The subjective evaluations of the user preference task

Table 2 and 3 shows the subjective evaluation results of the default thumbnail, Gao’s [8] results, Yong’s [26] results, and proposed thumbnailing. In subjective preference task, the participants tend to focus on the principal role of the thumbnailing, which extracts the most representative frame without the photographers additional explanation. Therefore, the similar distributions appear in Fig. 9 and the representativeness score of the Table 3. The overall evaluation scores in Table 4 come from considering the image quality, accessibility, and representativeness. In particular, the proposed method gratifies the general requirements in thumbnail, which not only allows for the image quality of the thumbnail, but also satisfies the accessibility and the representativeness of the video content.

Table 2 Subjective evaluation results of thumbnail image quality and accessibility
Table 3 Subjective evaluation results of thumbnail representativeness and overall evaluation
Table 4 Performance evaluation of dynamic thumbnails according to thumbnail duration

The comparisons of dynamic video thumbnailing results with various thumbnail lengths are reported in Table 4. From the results, we have the following observations.

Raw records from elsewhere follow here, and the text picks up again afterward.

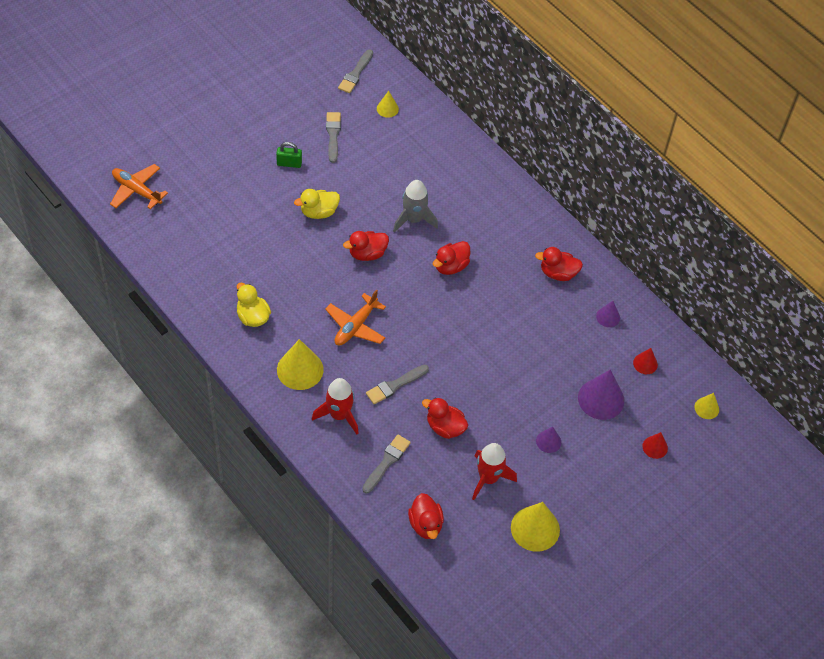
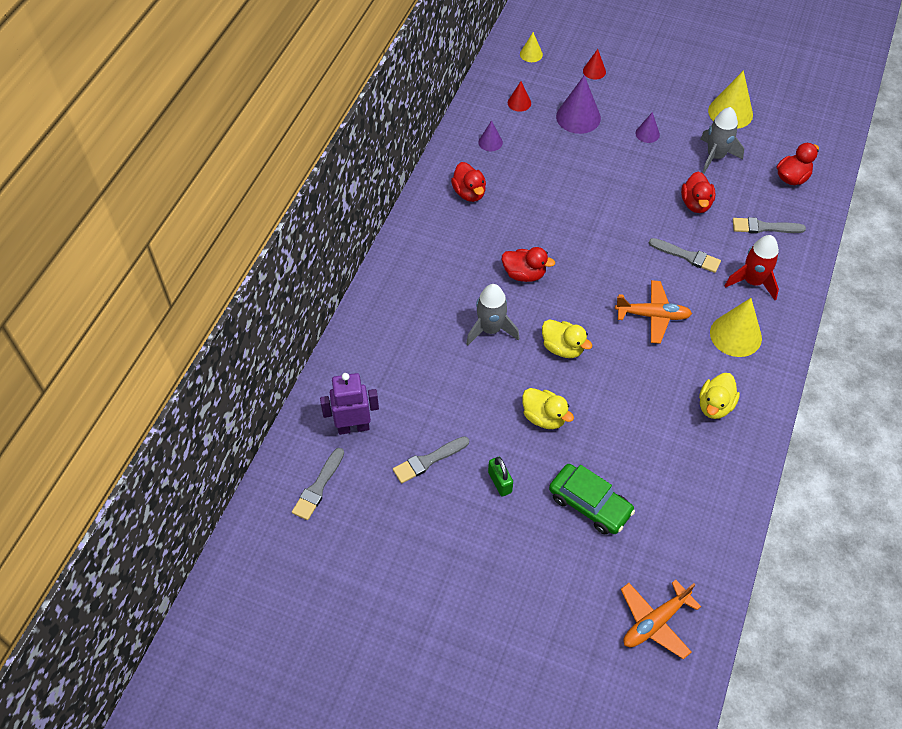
camera: 115 degrees left, 0 degrees up
orange plane [110,164,168,210] -> orange plane turned 45 degrees clockwise [621,580,701,659]
grey brush [338,49,373,93] -> grey brush turned 120 degrees clockwise [292,448,344,520]
red duck [343,231,389,261] -> yellow duck [542,319,593,358]
yellow cone [377,91,399,118] -> purple robot [320,373,379,435]
red rocket [472,443,517,500] -> grey rocket [700,107,744,174]
none -> green car [549,464,635,535]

  • The subjects consider that the 90-frame sequence thumbnails are more enjoyable than the longer sequence of that, because the 90-frame sequence is considered to be sufficient to understand or estimate the content of the video.

  • As expected, there is a trade-off between enjoyability and informativeness. However, we believe that the gaps between average scores of informativeness in Table 4 are acceptable for real world applications.

6 Conclusion

This paper presents an automatic static and dynamic video thumbnailing method through the content-based scene analysis. The proposed method uses features which allows for the image quality and the semantically meaningful representation of the video content. Also, we assume that the steady scenes are more informative, which is calculated based on the SBP. Both static and dynamic thumbnails are automatically extracted, by computing the minimum energy cost. Carefully designed experiments have demonstrated the effectiveness of the proposed method.